Respondent PDCP Bank filed with RTC of Mandaue City, Branch 28


an Ex parte Motion for the Issuance of Writ of Possession which
was granted. However, the writ could not be enforced because
petitioners filed a Complaint for Specific Performance, Injunction
and Damages (with Prayer for Restraining Order) before the RTC
of Mandaue City, Branch 56 seeking to enjoin respondent PDCP
Bank from selling the mortgaged properties and from taking
physical possession over the same during the pendency of the
case.

ISSUE: Whether or not RTC Branch 56 can enjoin the


enforcement of the writ of possession issued by RTC Branch 28.

RULING: The petition does not deserve merit.

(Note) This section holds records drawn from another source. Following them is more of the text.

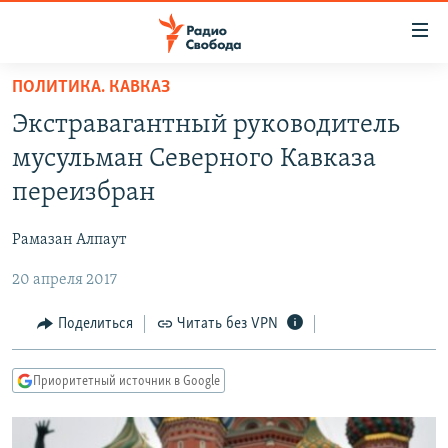
Ссылки
для
упрощенного
ПОЛИТИКА. КАВКАЗ
ПРОГРАММЫ
доступа
Экстравагантный руководитель
ПОДКАСТЫ
Вернуться
мусульман Северного Кавказа
к
АВТОРСКИЕ ПРОЕКТЫ
переизбран
основному
ЦИТАТЫ СВОБОДЫ
содержанию
Рамазан Алпаут
Вернутся
МНЕНИЯ
к
20 апреля 2017
КУЛЬТУРА
главной
навигации
IDEL.РЕАЛИИ
Поделиться
Читать без VPN
Вернутся
КАВКАЗ.РЕАЛИИ
к
Приоритетный источник в Google
СЕВЕР.РЕАЛИИ
поиску
СИБИРЬ.РЕАЛИИ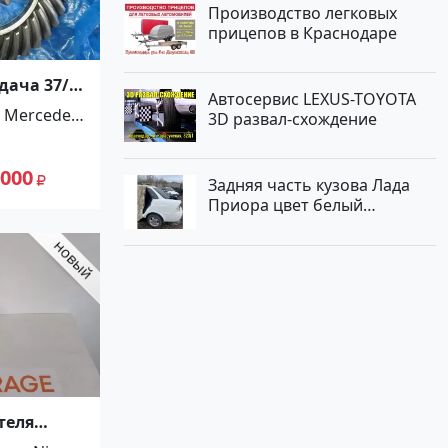
Производство легковых
прицепов в Краснодаре
дача 37/9
Автосервис LEXUS-TOYOTA
023502939
Mercedes-
3D развал-схождение
СDI
Benz
 000
Задняя часть кузова Лада
Приора цвет белый
Краснодар
теля
N X-TRAIL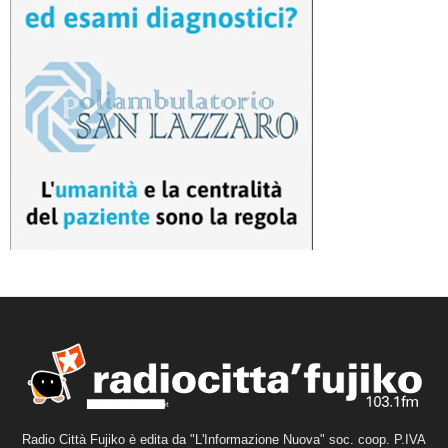
Radio Città Fujiko è edita da "L'Informazione Nuova" soc. coop. P.IVA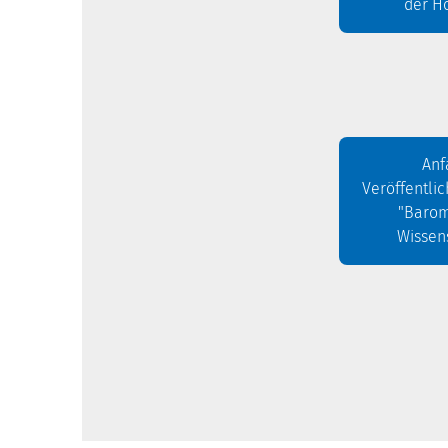
der H
Anf
Veröffentli
"Barom
Wissen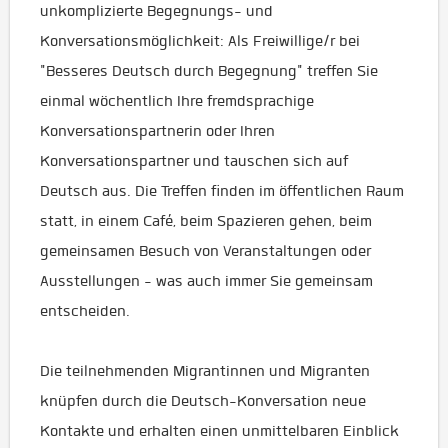
unkomplizierte Begegnungs- und
Konversationsmöglichkeit: Als Freiwillige/r bei
"Besseres Deutsch durch Begegnung" treffen Sie
einmal wöchentlich Ihre fremdsprachige
Konversationspartnerin oder Ihren
Konversationspartner und tauschen sich auf
Deutsch aus. Die Treffen finden im öffentlichen Raum
statt, in einem Café, beim Spazieren gehen, beim
gemeinsamen Besuch von Veranstaltungen oder
Ausstellungen - was auch immer Sie gemeinsam
entscheiden.
Die teilnehmenden Migrantinnen und Migranten
knüpfen durch die Deutsch-Konversation neue
Kontakte und erhalten einen unmittelbaren Einblick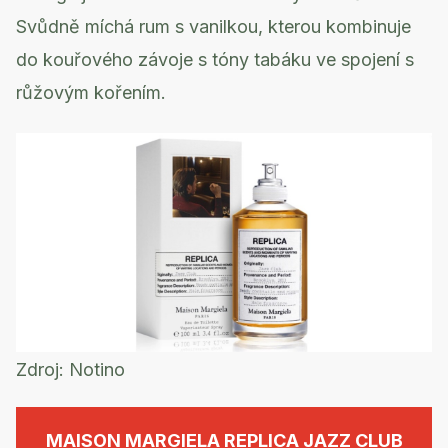
Svůdně míchá rum s vanilkou, kterou kombinuje
do kouřového závoje s tóny tabáku ve spojení s
růžovým kořením.
Zdroj:
Notino
MAISON MARGIELA REPLICA JAZZ CLUB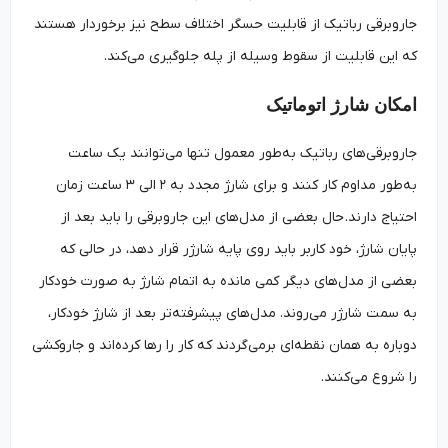
جاروبرقی رباتیک از قابلیت حسگر اختلاف سطح نیز برخوردار هستند
که این قابلیت از سقوط وسیله از پله جلوگیری می‌کند.
امکان شارژ اتوماتیک
جاروبرقی‌های رباتیک به‌طور معمول تنها می‌توانند یک ساعت
به‌طور مداوم کار کنند و برای شارژ مجدد به ۲ الی ۳ ساعت زمان
احتیاج دارند. حال بعضی از مدل‌های این جاروبرقی را باید بعد از
پایان شارژ، خود کاربر باید روی پایه شارژر قرار دهد، در حالی که
بعضی از مدل‌های دیگر کمی مانده به اتمام شارژ به صورت خودکار
به سمت شارژر می‌روند. مدل‌های پیشرفته‌تر بعد از شارژ خودکار،
دوباره به همان نقطه‌ای برمی‌گردند که کار را رها کرده‌اند و جاروکشی
را شروع می‌کنند.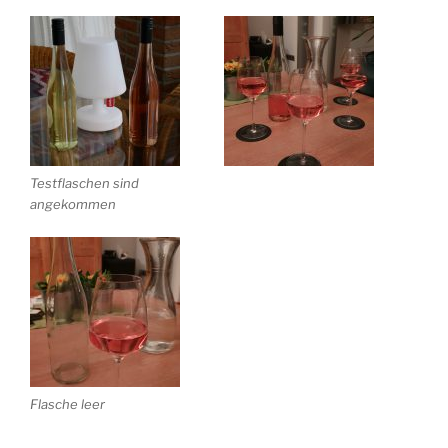
Testflaschen sind
angekommen
Flasche leer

First. RTC Branch 56 acted with grave abuse of discretion for


having issued the writ of injunction which prevented the
implementation of the writ of possession issued by RTC Branch
28. The issuance of the writ of injunction was not proper in the
absence of any legal right on the part of petitioners to enjoin the
enforcement of the writ of possession in favor of respondent
PDCP Bank.

We espoused in Arcega v. Court of Appeals that:

For the issuance of the writ of preliminary injunction to be


proper, it must be shown that the invasion of the right sought
to be protected is material and substantial, that the right of
complainant is clear and unmistakable and there is an urgent
and paramount necessity for the writ to prevent serious
damage.

"In the absence of a clear legal right, the issuance of the


injunctive writ constitute grave abuse of discretion. Injunction
is not designed to protect contingent or future rights, Where
the complainants right or title is doubtful or disputed,
injunction is not proper. The possibility of irreparable damage
without proof of actual existing right is no ground for an
injunction.

When petitioners failed to pay the balance of the loan and


thereafter failed to redeem the properties, title to the property
had already been transferred to respondent PDCP Bank.
Respondent PDCP Banks right to possess the property is clear
and is based on its right of ownership as a purchaser of the
properties in the foreclosure sale to whom title has been
conveyed.

Second. Indeed, it is the ministerial duty of the trial court to


grant such writ of possession. In Sulit v. Court of Appeals, the
rule was applied in this manner:

No discretion appears to be left to the Court. Any question


regarding the regularity and validity of the sale, as well as the
consequent cancellation of the writ is to be determined in a
subsequent proceeding as outlined in Section 8, and it cannot
be raised as a justification for opposing the issuance of the writ
of possession since, under the Act, the proceeding for this is ex
parte. Such recourse is available of the mortgagee, who effects
the extrajudicial foreclosure of the mortgage, even before the
expiration of the period of redemption provided by law and the
Rules of Court.

This is stated also in A.G. Development Corporation v. Court of


Appeals:

A writ of possession is generally understood to be an order


whereby the sheriff is commanded to place a person in
possession of a real or personal property, such as when a
property is extrajudicially foreclosed. In this regard, the
issuance of a writ of possession to a purchaser in an

extrajudicial foreclosure is merely a ministerial function. As


such, the Court neither exercises its official discretion nor
judgment.

Third. The statute books are replete with jurisprudence to the


effect that trial courts have no power to interfere by injunction
with the orders or judgments issued by another court of
concurrent or coordinate jurisdiction. In this regard, RTC Branch
56 therefore has no power nor authority to nullify or enjoin the
enforcement of the writ of possession issued by RTC Branch 28.